====== Entries supplied ======
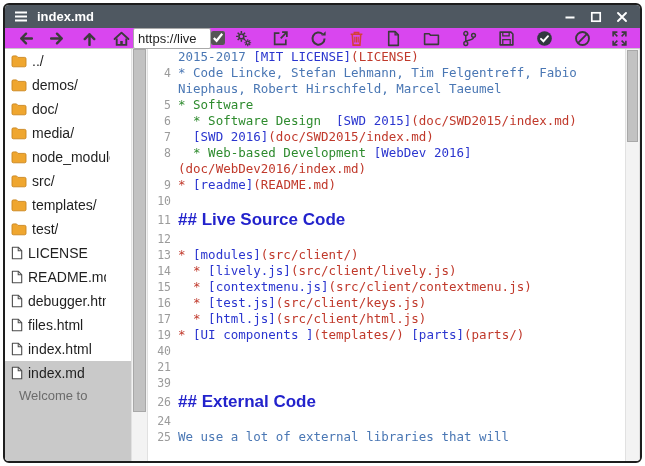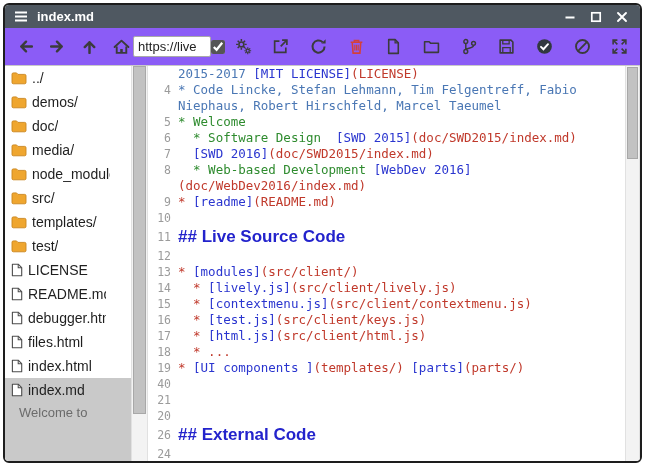--- a/index.html
+++ b/index.html
@@ -9,21 +9,21 @@
     border:2px solid #1d1d1d;border-radius:6px;overflow:hidden;background:#fff;
     display:flex;flex-direction:column}
   
   .titlebar{height:23px;background:var(--titlebar,#4f5861);display:flex;align-items:center;
     padding:0 9px;gap:9px;flex:0 0 auto}
   .menu-icon{display:flex;align-items:center}
   .title{color:#fff;font-size:13px;font-weight:bold}
   .win-controls{margin-left:auto;display:flex;gap:8px;align-items:center}
   .win-btn{width:18px;height:16px;display:flex;align-items:center;justify-content:center}
   
-  .toolbar{height:38px;background:#8b5cf6;border-bottom:1px solid #c9c9c9;display:flex;
+  .toolbar{height:21px;background:#d946ef;border-bottom:1px solid #c9c9c9;display:flex;
     align-items:center;justify-content:space-between;padding:0 8px;flex:0 0 auto}
   .tb-btn{width:24px;height:24px;display:flex;align-items:center;justify-content:center;
     color:#3b3b3b;border-radius:3px}
   .tb-btn svg{width:17px;height:17px}
   .tb-btn.danger{color:var(--trash-red,#d4403a)}
   .tb-btn.dark{color:#31383f}
   .url-input{width:78px;height:21px;border:1px solid #a9a9a9;border-radius:2px;
     padding:0 4px;font-size:13px;color:#222;background:#fff}
   .tb-check{width:14px;height:14px;accent-color:#555}
   
@@ -366,39 +366,38 @@
     </div>
 
     <div class="v-scrollbar sb-scroll">
       <div class="v-thumb sb-thumb"></div>
     </div>
 
     <div class="editor">
         <div class="code-row"><div class="gutter-cell"></div><div class="code-line"><span class="seg-text">2015-2017 </span><span class="seg-link">[MIT LICENSE]</span><span class="seg-url">(LICENSE)</span></div></div>
         <div class="code-row"><div class="gutter-cell">4</div><div class="code-line"><span class="seg-text">* Code Lincke, Stefan Lehmann, Tim Felgentreff, Fabio</span></div></div>
         <div class="code-row"><div class="gutter-cell"></div><div class="code-line"><span class="seg-text">Niephaus, Robert Hirschfeld, Marcel Taeumel</span></div></div>
-        <div class="code-row"><div class="gutter-cell">5</div><div class="code-line"><span class="seg-green">* Welcome</span></div></div>
+        <div class="code-row"><div class="gutter-cell">5</div><div class="code-line"><span class="seg-green">* Software</span></div></div>
         <div class="code-row"><div class="gutter-cell">6</div><div class="code-line"><span class="seg-green">  * Software Design  </span><span class="seg-link">[SWD 2015]</span><span class="seg-url">(doc/SWD2015/index.md)</span></div></div>
         <div class="code-row"><div class="gutter-cell">7</div><div class="code-line"><span class="seg-text">  </span><span class="seg-link">[SWD 2016]</span><span class="seg-url">(doc/SWD2015/index.md)</span></div></div>
         <div class="code-row"><div class="gutter-cell">8</div><div class="code-line"><span class="seg-green">  * Web-based Development </span><span class="seg-link">[WebDev 2016]</span></div></div>
         <div class="code-row"><div class="gutter-cell"></div><div class="code-line"><span class="seg-url">(doc/WebDev2016/index.md)</span></div></div>
         <div class="code-row"><div class="gutter-cell">9</div><div class="code-line"><span class="seg-url">* </span><span class="seg-link">[readme]</span><span class="seg-url">(README.md)</span></div></div>
         <div class="code-row"><div class="gutter-cell">10</div><div class="code-line"></div></div>
         <div class="code-row row-header"><div class="gutter-cell">11</div><div class="code-line"><span class="seg-header">## Live Source Code</span></div></div>
         <div class="code-row"><div class="gutter-cell">12</div><div class="code-line"></div></div>
         <div class="code-row"><div class="gutter-cell">13</div><div class="code-line"><span class="seg-url">* </span><span class="seg-link">[modules]</span><span class="seg-url">(src/client/)</span></div></div>
         <div class="code-row"><div class="gutter-cell">14</div><div class="code-line"><span class="seg-url">  * </span><span class="seg-link">[lively.js]</span><span class="seg-url">(src/client/lively.js)</span></div></div>
         <div class="code-row"><div class="gutter-cell">15</div><div class="code-line"><span class="seg-url">  * </span><span class="seg-link">[contextmenu.js]</span><span class="seg-url">(src/client/contextmenu.js)</span></div></div>
         <div class="code-row"><div class="gutter-cell">16</div><div class="code-line"><span class="seg-url">  * </span><span class="seg-link">[test.js]</span><span class="seg-url">(src/client/keys.js)</span></div></div>
         <div class="code-row"><div class="gutter-cell">17</div><div class="code-line"><span class="seg-url">  * </span><span class="seg-link">[html.js]</span><span class="seg-url">(src/client/html.js)</span></div></div>
-        <div class="code-row"><div class="gutter-cell">18</div><div class="code-line"><span class="seg-url">  * ...</span></div></div>
         <div class="code-row"><div class="gutter-cell">19</div><div class="code-line"><span class="seg-url">* </span><span class="seg-link">[UI components ]</span><span class="seg-url">(templates/)</span><span class="seg-text"> </span><span class="seg-link">[parts]</span><span class="seg-url">(parts/)</span></div></div>
         <div class="code-row"><div class="gutter-cell">40</div><div class="code-line"></div></div>
         <div class="code-row"><div class="gutter-cell">21</div><div class="code-line"></div></div>
-        <div class="code-row"><div class="gutter-cell">20</div><div class="code-line"></div></div>
+        <div class="code-row"><div class="gutter-cell">39</div><div class="code-line"></div></div>
         <div class="code-row row-header"><div class="gutter-cell">26</div><div class="code-line"><span class="seg-header">## External Code</span></div></div>
         <div class="code-row"><div class="gutter-cell">24</div><div class="code-line"></div></div>
         <div class="code-row"><div class="gutter-cell">25</div><div class="code-line"><span class="seg-text">We use a lot of external libraries that will</span></div></div>
       </div>
 
     <div class="v-scrollbar ed-scroll">
       <div class="v-thumb ed-thumb"></div>
     </div>
   </div>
======
Problem details: Copy all the entries word for word. Omit any pictures.

Task response:
--- a/index.html
+++ b/index.html
@@ -9,21 +9,21 @@
     border:2px solid #1d1d1d;border-radius:6px;overflow:hidden;background:#fff;
     display:flex;flex-direction:column}
   
   .titlebar{height:23px;background:var(--titlebar,#4f5861);display:flex;align-items:center;
     padding:0 9px;gap:9px;flex:0 0 auto}
   .menu-icon{display:flex;align-items:center}
   .title{color:#fff;font-size:13px;font-weight:bold}
   .win-controls{margin-left:auto;display:flex;gap:8px;align-items:center}
   .win-btn{width:18px;height:16px;display:flex;align-items:center;justify-content:center}
   
-  .toolbar{height:38px;background:#8b5cf6;border-bottom:1px solid #c9c9c9;display:flex;
+  .toolbar{height:21px;background:#d946ef;border-bottom:1px solid #c9c9c9;display:flex;
     align-items:center;justify-content:space-between;padding:0 8px;flex:0 0 auto}
   .tb-btn{width:24px;height:24px;display:flex;align-items:center;justify-content:center;
     color:#3b3b3b;border-radius:3px}
   .tb-btn svg{width:17px;height:17px}
   .tb-btn.danger{color:var(--trash-red,#d4403a)}
   .tb-btn.dark{color:#31383f}
   .url-input{width:78px;height:21px;border:1px solid #a9a9a9;border-radius:2px;
     padding:0 4px;font-size:13px;color:#222;background:#fff}
   .tb-check{width:14px;height:14px;accent-color:#555}
   
@@ -366,39 +366,38 @@
     </div>
 
     <div class="v-scrollbar sb-scroll">
       <div class="v-thumb sb-thumb"></div>
     </div>
 
     <div class="editor">
         <div class="code-row"><div class="gutter-cell"></div><div class="code-line"><span class="seg-text">2015-2017 </span><span class="seg-link">[MIT LICENSE]</span><span class="seg-url">(LICENSE)</span></div></div>
         <div class="code-row"><div class="gutter-cell">4</div><div class="code-line"><span class="seg-text">* Code Lincke, Stefan Lehmann, Tim Felgentreff, Fabio</span></div></div>
         <div class="code-row"><div class="gutter-cell"></div><div class="code-line"><span class="seg-text">Niephaus, Robert Hirschfeld, Marcel Taeumel</span></div></div>
-        <div class="code-row"><div class="gutter-cell">5</div><div class="code-line"><span class="seg-green">* Welcome</span></div></div>
+        <div class="code-row"><div class="gutter-cell">5</div><div class="code-line"><span class="seg-green">* Software</span></div></div>
         <div class="code-row"><div class="gutter-cell">6</div><div class="code-line"><span class="seg-green">  * Software Design  </span><span class="seg-link">[SWD 2015]</span><span class="seg-url">(doc/SWD2015/index.md)</span></div></div>
         <div class="code-row"><div class="gutter-cell">7</div><div class="code-line"><span class="seg-text">  </span><span class="seg-link">[SWD 2016]</span><span class="seg-url">(doc/SWD2015/index.md)</span></div></div>
         <div class="code-row"><div class="gutter-cell">8</div><div class="code-line"><span class="seg-green">  * Web-based Development </span><span class="seg-link">[WebDev 2016]</span></div></div>
         <div class="code-row"><div class="gutter-cell"></div><div class="code-line"><span class="seg-url">(doc/WebDev2016/index.md)</span></div></div>
         <div class="code-row"><div class="gutter-cell">9</div><div class="code-line"><span class="seg-url">* </span><span class="seg-link">[readme]</span><span class="seg-url">(README.md)</span></div></div>
         <div class="code-row"><div class="gutter-cell">10</div><div class="code-line"></div></div>
         <div class="code-row row-header"><div class="gutter-cell">11</div><div class="code-line"><span class="seg-header">## Live Source Code</span></div></div>
         <div class="code-row"><div class="gutter-cell">12</div><div class="code-line"></div></div>
         <div class="code-row"><div class="gutter-cell">13</div><div class="code-line"><span class="seg-url">* </span><span class="seg-link">[modules]</span><span class="seg-url">(src/client/)</span></div></div>
         <div class="code-row"><div class="gutter-cell">14</div><div class="code-line"><span class="seg-url">  * </span><span class="seg-link">[lively.js]</span><span class="seg-url">(src/client/lively.js)</span></div></div>
         <div class="code-row"><div class="gutter-cell">15</div><div class="code-line"><span class="seg-url">  * </span><span class="seg-link">[contextmenu.js]</span><span class="seg-url">(src/client/contextmenu.js)</span></div></div>
         <div class="code-row"><div class="gutter-cell">16</div><div class="code-line"><span class="seg-url">  * </span><span class="seg-link">[test.js]</span><span class="seg-url">(src/client/keys.js)</span></div></div>
         <div class="code-row"><div class="gutter-cell">17</div><div class="code-line"><span class="seg-url">  * </span><span class="seg-link">[html.js]</span><span class="seg-url">(src/client/html.js)</span></div></div>
-        <div class="code-row"><div class="gutter-cell">18</div><div class="code-line"><span class="seg-url">  * ...</span></div></div>
         <div class="code-row"><div class="gutter-cell">19</div><div class="code-line"><span class="seg-url">* </span><span class="seg-link">[UI components ]</span><span class="seg-url">(templates/)</span><span class="seg-text"> </span><span class="seg-link">[parts]</span><span class="seg-url">(parts/)</span></div></div>
         <div class="code-row"><div class="gutter-cell">40</div><div class="code-line"></div></div>
         <div class="code-row"><div class="gutter-cell">21</div><div class="code-line"></div></div>
-        <div class="code-row"><div class="gutter-cell">20</div><div class="code-line"></div></div>
+        <div class="code-row"><div class="gutter-cell">39</div><div class="code-line"></div></div>
         <div class="code-row row-header"><div class="gutter-cell">26</div><div class="code-line"><span class="seg-header">## External Code</span></div></div>
         <div class="code-row"><div class="gutter-cell">24</div><div class="code-line"></div></div>
         <div class="code-row"><div class="gutter-cell">25</div><div class="code-line"><span class="seg-text">We use a lot of external libraries that will</span></div></div>
       </div>
 
     <div class="v-scrollbar ed-scroll">
       <div class="v-thumb ed-thumb"></div>
     </div>
   </div>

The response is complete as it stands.